In condizioni ottimali questa specie si ciba prevalentemente di crostacei come granchi di sabbia e paguri, piccoli molluschi come i pettini di mare del genere Clamys, mitili e piccole seppie; inoltre vengono predati pesci di sabbia come triglie e merluzzi del genere Trisopterus.
I principali predatori sono i delfini ed i pesci cartilaginei che, grazie all’ecolocalizzazione dei primi ed a particolari organi di senso chiamati ampolle di Lorenzini nei secondi, sono in grado di localizzare e catturare la preda senza l’uso della vista, eludendo il colore criptico del moscardino.
Eledone moschata si riproduce sui fondali profondi principalmente durante il periodo invernale e primaverile e la maggior parte degli esemplari sessualmente maturi si osservano nei mesi di gennaio e febbraio.
Comune a tutti i cefalopodi maschi è la modificazione di uno dei tentacoli a scopo riproduttivo che trasporta o raccoglie le spermatofore da impiantare nella femmina e che prende il nome di ectocotile. È curioso pensare come questo nome sia stato dato al braccio ectocotilizzato quando si credeva che fosse un genere di verme parassita.
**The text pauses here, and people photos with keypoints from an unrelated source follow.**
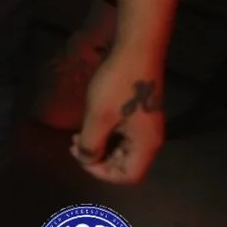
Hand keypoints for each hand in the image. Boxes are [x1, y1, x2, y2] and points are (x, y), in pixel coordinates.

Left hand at [70, 47, 166, 183]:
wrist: (135, 50)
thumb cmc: (117, 84)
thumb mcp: (98, 117)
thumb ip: (91, 144)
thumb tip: (86, 160)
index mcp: (146, 145)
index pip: (128, 176)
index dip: (102, 173)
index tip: (81, 156)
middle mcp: (150, 140)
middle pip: (126, 165)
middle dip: (99, 160)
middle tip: (75, 145)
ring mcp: (146, 127)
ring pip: (123, 150)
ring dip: (100, 147)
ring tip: (78, 136)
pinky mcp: (140, 115)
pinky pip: (123, 136)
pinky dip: (106, 136)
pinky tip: (90, 125)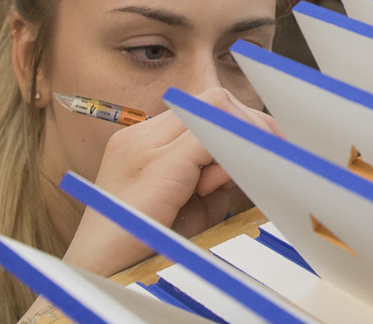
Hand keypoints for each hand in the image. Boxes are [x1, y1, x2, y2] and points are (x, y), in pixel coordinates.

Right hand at [59, 87, 276, 276]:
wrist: (98, 273)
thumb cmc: (145, 247)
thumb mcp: (191, 206)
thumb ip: (217, 177)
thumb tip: (252, 156)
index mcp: (145, 141)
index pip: (205, 109)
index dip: (243, 123)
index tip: (271, 144)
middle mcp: (141, 135)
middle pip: (213, 100)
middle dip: (251, 124)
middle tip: (275, 151)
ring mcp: (142, 145)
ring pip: (214, 106)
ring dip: (243, 134)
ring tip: (251, 167)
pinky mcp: (154, 164)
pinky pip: (208, 134)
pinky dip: (233, 147)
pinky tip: (243, 170)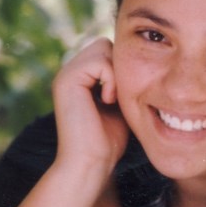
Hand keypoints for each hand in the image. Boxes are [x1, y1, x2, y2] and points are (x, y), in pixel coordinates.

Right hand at [52, 38, 128, 178]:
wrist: (91, 162)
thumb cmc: (108, 141)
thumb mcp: (119, 105)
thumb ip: (120, 84)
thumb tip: (141, 64)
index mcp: (78, 78)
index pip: (107, 51)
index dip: (122, 68)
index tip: (121, 97)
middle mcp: (69, 72)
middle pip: (105, 44)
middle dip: (119, 67)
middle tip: (117, 97)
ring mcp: (65, 74)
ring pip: (103, 47)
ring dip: (115, 73)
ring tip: (111, 99)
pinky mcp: (66, 80)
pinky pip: (100, 61)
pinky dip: (111, 79)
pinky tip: (107, 100)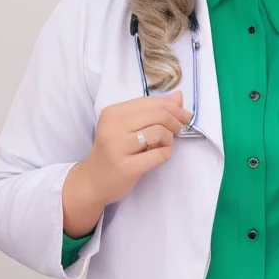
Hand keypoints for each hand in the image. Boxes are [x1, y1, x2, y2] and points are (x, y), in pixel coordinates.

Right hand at [63, 91, 191, 234]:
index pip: (148, 101)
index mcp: (112, 113)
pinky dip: (166, 153)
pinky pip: (158, 154)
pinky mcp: (126, 167)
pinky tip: (161, 154)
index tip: (184, 115)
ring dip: (169, 138)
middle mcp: (112, 127)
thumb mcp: (128, 127)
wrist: (93, 182)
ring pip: (158, 132)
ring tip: (165, 144)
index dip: (172, 106)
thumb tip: (178, 96)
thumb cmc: (114, 151)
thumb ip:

Durante l’accoppiamento il maschio afferra la femmina con i suoi tentacoli e deposita gli spermi grazie al braccio ectocotilizzato nell’ovidotto della femmina sotto il mantello, dove avverrà la fecondazione.
Le uova fecondate vengono attaccate dalle femmine ad un substrato solido (rocce o bivalvi di grandi dimensioni come la Pinna nobilis) circondate da capsule gelatinose che, a contatto con l’acqua, si induriscono e si espandono lasciando uno spazio libero intorno all’uovo così da ossigenarlo.
Dalle uova si svilupperanno piccoli già autonomi che assomigliano agli adulti.
Sinonimi
Eledonenta microsicya Rochebrune, 1884; Octopus moschatus Lamarck, 1798.